Ultrafast 2D-IR spectra of the νNO mode of nitrosylated catalase in deuterated solvent are shown in Fig. 3(A–C); the corresponding data for aqueous samples are shown in Fig. S4(A–C). The data in deuterated solvents are consistent with those reported previously.25 The diagonal (v = 0–1) transition of the νNO mode is located at 1881 cm−1 while the accompanying v = 1–2 peak is shifted by 31 cm−1 to lower probe frequency. The νNO mode was observed to demonstrate inhomogeneous broadening, as demonstrated by an elongation of the 2D lineshape along the spectrum diagonal at short experimental waiting times (equivalent to a pump–probe delay time). As the waiting time increased, the lineshape became more circular in profile.25,40–43 This effect is caused by fluctuations in the electrostatic environment of the ligand leading to small, dynamic changes in the haem ligand stretching frequency.44,45 At short waiting times this leads to a diagonal elongation of the 2D-IR peaks because the experimental timescale is short relative to the fluctuation dynamics, causing a correlation of pump and probe (excitation and detection) frequencies in the 2D-IR spectrum. As the waiting time increases to become comparable to the underlying dynamics, this correlation is lost as the ligand samples the full range of environments accessible to it, leading to a circular lineshape. This process is termed spectral diffusion and quantification of the waiting-time-dependent changes in the lineshape provides a measure of the structural dynamics of the haem ligand environment. A range of methods has been established to achieve this quantification.8,9,43,46–49
image file: c4sc02752c-f3.tif
Fig. 3 (A–C) 2D-IR spectra of nitrosylated catalase in D2O at a range of waiting times. (D–F) Fits of the data in (A–C) to 2D Gaussian lineshape functions, see text.
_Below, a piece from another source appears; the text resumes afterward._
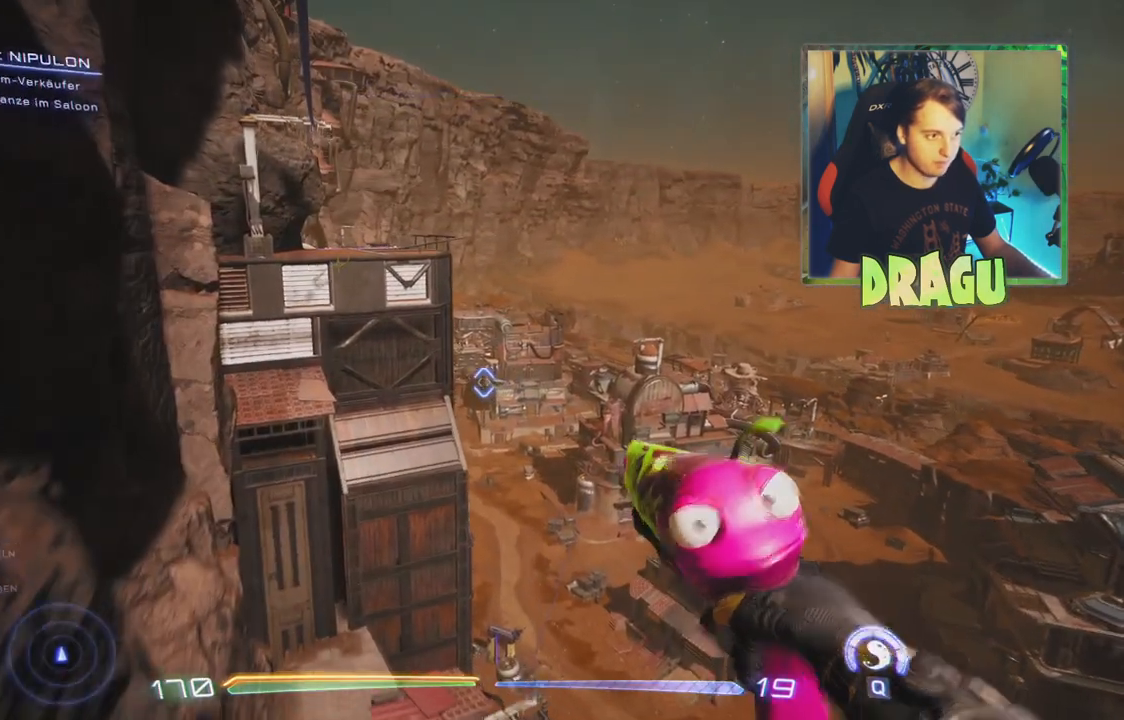
{"keys": [], "mouse": [], "events": []}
The spectral diffusion dynamics for the νNO mode of catalase–NO in both solvents were extracted via fitting to a 2D Gaussian function incorporating a parameter, C2D, which provides a quantification of the correlation between pump and probe frequencies. This method has been reported previously and compared to other approaches.43 The results of the spectral fitting for deuterated (aqueous) samples are shown in Fig. 3D–F (Fig. S4(D–F)) while the dependence of the C2D parameter upon the waiting time is shown in Fig. 4 for both solvents.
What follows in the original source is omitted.